Lil Troy (actual name Troy Birklett), a platinum-selling rapper, got the fear of his life on Monday when his 18-wheeler burst into flames while travelling along Interstate 10 in Houston (December 6). On his way back from Arkansas, the 55-year-old rap veteran observed smoke billowing from the hood.
Troy tried to get his rig to the side of the road as soon as he could, concerned for the safety of people around him, but the fire was swiftly spreading. Despite his best efforts, he was compelled to forsake those intentions in order to preserve his own life.
As Troy explained in a recent interview, “I was on freeway about 10, 15 minutes. I started seeing smoke coming up in the cab while I was driving and I’m like, ‘This is not good. No, smoke ain’t supposed to get in the cab.’ I started trying to ease my way over to the exit, so I could try to get off the freeway so nobody else get hurt or nothing like that.
And the closer I get to the exit while trying to get off, I started seeing smoke out the hood coming up and flames started coming up by the hood. And I finally got the truck to stop. I jumped out, grabbed the fire extinguisher to tried to put it out. That wouldn’t work, so I just backed up from it and just let it go.”
While seeing the horrific situation develop, Lil Troy reflected on his family and how much time he had left.
“I was trying to find a way to get off the freeway first and not hit another car or no car hit me and thinking about my family,” he says. “Thinking about, this is not the way I’m supposed to go out like, ‘No, God got a better plan for me. I know this is ain’t it. Stay calm, stay cool.’ I had to get out the situation.”
Lil Troy not only survived, but he also defied the “Wanna Be A Baller” curse. The song, which featured Fat Pat, Lil’ Will, Big T, H.A.W.K., and Yungstar and was released in 1999, reached No. 70 on the Billboard Hot 100, making it Troy’s biggest success to date. However, practically everyone who featured on it died.
H.A.W.K. (who had replaced Fat Pat in the “Wanna Be A Baller” video) was shot and died eight years later, just months before the song was released. Troy’s cousin, Lil’ Will, died in a vehicle accident in 2016, while Big T, who wrote the song’s hook, died of a suspected heart attack in 2018.
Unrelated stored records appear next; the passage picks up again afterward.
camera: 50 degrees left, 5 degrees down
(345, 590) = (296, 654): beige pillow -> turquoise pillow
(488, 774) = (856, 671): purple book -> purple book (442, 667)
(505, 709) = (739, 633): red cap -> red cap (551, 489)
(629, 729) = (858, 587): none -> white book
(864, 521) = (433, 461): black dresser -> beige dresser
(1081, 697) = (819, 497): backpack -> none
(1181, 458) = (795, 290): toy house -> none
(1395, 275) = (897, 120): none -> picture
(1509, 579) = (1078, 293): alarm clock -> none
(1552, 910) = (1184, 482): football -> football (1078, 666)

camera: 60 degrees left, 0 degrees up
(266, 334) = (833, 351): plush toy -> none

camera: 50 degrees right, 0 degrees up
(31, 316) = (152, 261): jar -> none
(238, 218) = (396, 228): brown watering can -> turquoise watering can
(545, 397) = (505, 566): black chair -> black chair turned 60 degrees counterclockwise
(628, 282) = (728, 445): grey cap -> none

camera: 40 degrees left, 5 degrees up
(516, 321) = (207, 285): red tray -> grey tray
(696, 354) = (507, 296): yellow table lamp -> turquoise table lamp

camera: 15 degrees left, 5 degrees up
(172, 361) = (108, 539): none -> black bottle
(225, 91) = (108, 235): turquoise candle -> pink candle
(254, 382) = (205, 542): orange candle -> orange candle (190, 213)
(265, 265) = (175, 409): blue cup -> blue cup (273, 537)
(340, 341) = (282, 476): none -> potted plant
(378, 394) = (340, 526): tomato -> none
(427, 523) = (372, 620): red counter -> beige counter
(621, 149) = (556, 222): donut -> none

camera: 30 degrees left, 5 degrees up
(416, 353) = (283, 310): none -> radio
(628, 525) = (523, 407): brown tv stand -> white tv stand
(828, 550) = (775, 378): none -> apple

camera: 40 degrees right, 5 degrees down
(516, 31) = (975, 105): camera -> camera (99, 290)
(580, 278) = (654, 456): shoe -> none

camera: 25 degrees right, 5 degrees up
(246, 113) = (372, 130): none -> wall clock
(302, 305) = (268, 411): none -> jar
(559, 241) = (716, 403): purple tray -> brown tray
Lil Troy couldn’t help but worry whether the oncoming flames on the road was an assassination attempt linked to the song’s curse. In fact, he likened it to Jeffrey Reddick’s Final Destination film franchise from the 2000s, in which the characters are all slain by death.
“I’ve been saying it’s cursed for a long time,” he says. “It’s like that movie Final Destination when everyone starts dying right after each other. I started thinking about that when everybody started passing. And I’m like, ‘I know I’m not next.’ Everybody that got on that song or did something together, they start dying one by one after each other. I said, ‘Oh no, it’s not my time to go yet. No, no.’ Everybody on that song, they done passed.”
Fat Pat and H.A.W.K.’s deaths were particularly impactful because they’d known each other since they were teenagers. “That was hurt feelings,” Troy remembers. “‘Cause I grew up with Hawk and Fat Pat, so I knew them personally. I took it a little harder than everybody who just knew their music. You know what I’m saying? So it went back further than that.”
About ten firefighters and three fire engines arrived on the site and quickly began to work, although the fire took “a while” to put out. However, after they had, Lil Troy was able to take a step back and meditate on what had just occurred.
“It taught me to stay calm,” he says. “God has a better plan for me. This was not my time. I’m going to go buy another truck. I’m going to continue to do what I’m doing ’cause he blessed me to get my CDL, blessed me to get the trucks and get my own authority. So this is my next journey in life right now.”
Since 2006, Lil Troy hasn’t released an album. Music has taken a backseat in Lil Troy’s life at this moment, and he’s happy with that.
“I left that alone,” he says. “I left that behind. The music business had changed a lot and I done ran my course. You know what I’m saying? I had some success with going platinum and stuff and a big hit. So I was like, I don’t mind fading away. I got up in age at the same time. The new young generation wasn’t really liking the stuff, so I backed away from it.”